Marchés des changes : jusqu’où ira le dollar ?

Asset Management - En mars 2021, la course contre le virus et pour la vaccination s'accélère. Dans ce contexte, le dollar s'apprécie contre la plupart des monnaies. Jusqu'où le billet vert ira-t-il ? L'éclairage de Karamo Kaba, Directeur de la recherche économique chez Ecofi.

Pour le troisième mois consécutif, le dollar s’est apprécié en mars contre la plupart des monnaies. Cela fait écho à la forte remontée des taux longs américains mais aussi à une campagne de vaccination plus avancée et à un volontarisme budgétaire plus affirmé.

Cela étant, la Réserve fédérale (Fed) devrait se montrer prudente dans l’accompagnement de la reprise et veillera à maintenir les taux d’intérêt réels négatifs. Par conséquent, elle devrait retarder la fin des mesures d’assouplissement. Cette attitude de la Fed, sous fond de creusement du déficit et de tensions inflationnistes croissantes, devrait mettre fin à la phase d’appréciation du billet vert.

Le dollar gagne du terrain

Depuis le début de la campagne de vaccination, le dollar a gagné beaucoup de terrain, principalement contre les devises des pays avancés. Cela traduit le regain d’optimisme des investisseurs suite à la montée en puissance de la campagne de vaccination et de la mise en place d’un plan de relance de 1 900 milliards de dollars.

Après ce troisième plan en moins d’une année, il est désormais question d’une nouvelle impulsion budgétaire de plus de 2 250 milliards de dollars, financée par une hausse de l’imposition des sociétés, étalée sur 8 ans concernant cette fois-ci les infrastructures.

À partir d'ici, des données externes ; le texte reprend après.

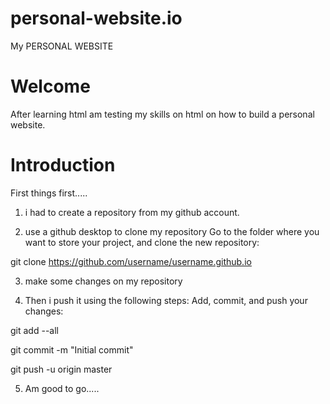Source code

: # personal-website.io
My PERSONAL WEBSITE

# Welcome
After learning html am testing my skills on html on how to build a personal website.

# Introduction
First things first.....

1) i had to create a repository from my github account.


2) use a github desktop to clone my repository
Go to the folder where you want to store your project, and clone the new repository:

git clone https://github.com/username/username.github.io
 
 3) make some changes on my repository
 
 4) Then i push it
  using the following steps:
 Add, commit, and push your changes:

git add --all

git commit -m "Initial commit"

git push -u origin master

5) Am good to go.....

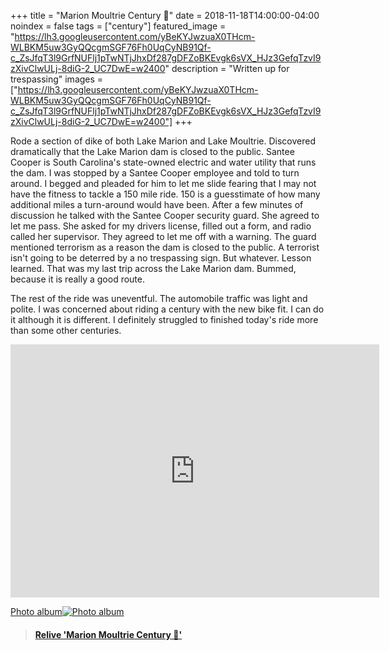 +++
title =  "Marion Moultrie Century 💯"
date = 2018-11-18T14:00:00-04:00
noindex = false
tags = ["century"]
featured_image = "https://lh3.googleusercontent.com/yBeKYJwzuaX0THcm-WLBKM5uw3GyQQcgmSGF76Fh0UqCyNB91Qf-c_ZsJfqT3l9GrfNUFlj1pTwNTjJhxDf287gDFZoBKEvgk6sVX_HJz3GefqTzvI9zXivClwULj-8diG-2_UC7DwE=w2400"
description = "Written up for trespassing"
images = ["https://lh3.googleusercontent.com/yBeKYJwzuaX0THcm-WLBKM5uw3GyQQcgmSGF76Fh0UqCyNB91Qf-c_ZsJfqT3l9GrfNUFlj1pTwNTjJhxDf287gDFZoBKEvgk6sVX_HJz3GefqTzvI9zXivClwULj-8diG-2_UC7DwE=w2400"]
+++

Rode a section of dike of both Lake Marion and Lake Moultrie. Discovered dramatically that the Lake Marion dam is closed to the public. Santee Cooper is South Carolina's state-owned electric and water utility that runs the dam. I was stopped by a Santee Cooper employee and told to turn around. I begged and pleaded for him to let me slide fearing that I may not have the fitness to tackle a 150 mile ride. 150 is a guesstimate of how many additional miles a turn-around would have been. After a few minutes of discussion he talked with the Santee Cooper security guard. She agreed to let me pass. She asked for my drivers license, filled out a form, and radio called her supervisor. They agreed to let me off with a warning. The guard mentioned terrorism as a reason the dam is closed to the public. A terrorist isn't going to be deterred by a no trespassing sign. But whatever. Lesson learned. That was my last trip across the Lake Marion dam. Bummed, because it is really a good route.

The rest of the ride was uneventful. The automobile traffic was light and polite. I was concerned about riding a century with the new bike fit. I can do it although it is different. I definitely struggled to finished today's ride more than some other centuries.   

<iframe height='405' width='590' frameborder='0' allowtransparency='true' scrolling='no' src='https://www.strava.com/activities/1972614641/embed/af4892e206a4d3fb3c596496114e554a78bae359'></iframe>

 [Photo album![Photo album](https://lh3.googleusercontent.com/1ydjQ7kT8opXo2OfowRhhEeZwxYc6BJ_veRXnErrp0kWBGbSKhnGc5e1Q80iANrGjdRvKdy3mM4x0as8mz71-rfNeHvpFqOsXe8ALnptLJa6T0BFyQcWQspLLva4c_HadPm2eKX7xZo=w2400)](https://photos.app.goo.gl/noST265R1VQmRasPA)

 <blockquote class="embedly-card" data-card-controls="0" data-card-key="f1631a41cb254ca5b035dc5747a5bd75"><h4><a href="https://www.relive.cc/view/1972614641?r=embed-site">Relive 'Marion Moultrie Century 💯'</a></h4></blockquote>
         <script async src="https://cdn.embedly.com/widgets/platform.js" charset="UTF-8"></script>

Spéculation face à l’inflation

La dynamique en cours aux Etats-Unis — entrevue dans les bons chiffres de l’emploi et de l’indice ISM manufacturier — est telle que les investisseurs, craignant une surchauffe inflationniste, ont poussé à la hausse les rendements des taux longs, qui sont tous revenus au-dessus de leur niveau d’avant Covid-19.

Nous avons ainsi vu les positions des spéculateurs sur les marchés de change passer à « acheteuses » sur le dollar, une première depuis un an. Par effet de contraste, notamment avec la zone euro, tout concourt à une poursuite de l’appréciation du billet vert. La recrudescence des cas a conduit plusieurs pays à prendre des mesures de confinement plus strictes, à l’instar de la France, de l’Italie ou de l’Allemagne.

Au rythme de la reprise

Cela va conduire la Banque centrale européenne (BCE) à augmenter le montant des rachats de titres pour contenir l’envolée des rendements obligataires souverains. Par ailleurs, la cour constitutionnelle allemande a suspendu le processus de ratification du plan de relance européen de 750 milliards d’euros par l’Allemagne, ce qui retarde le versement des subventions et des prêts aux pays les plus fragilisés par la pandémie.

Nous pensons toutefois que cette appréciation du dollar ne va pas se poursuivre. Ainsi, soucieuse d’accompagner la reprise et d’éviter toute critique sur un resserrement prématuré, la Fed devrait-elle se montrer prudente. Nous pensons qu’elle veillera à maintenir les taux réels en territoire négatif en retardant aussi longtemps que possible la fin de l’assouplissement quantitatif.

Perspectives de la Fed d’ici 2023

Dans ces conditions, dans un premier temps, la Fed va prolonger les programmes arrivant à échéance à court terme. A partir du second semestre, elle commencera à préparer les esprits des investisseurs à une fin de ces mesures qui interviendrait durant le premier trimestre de 2022. Enfin, elle ne devrait remonter ses taux directeurs qu’en 2023.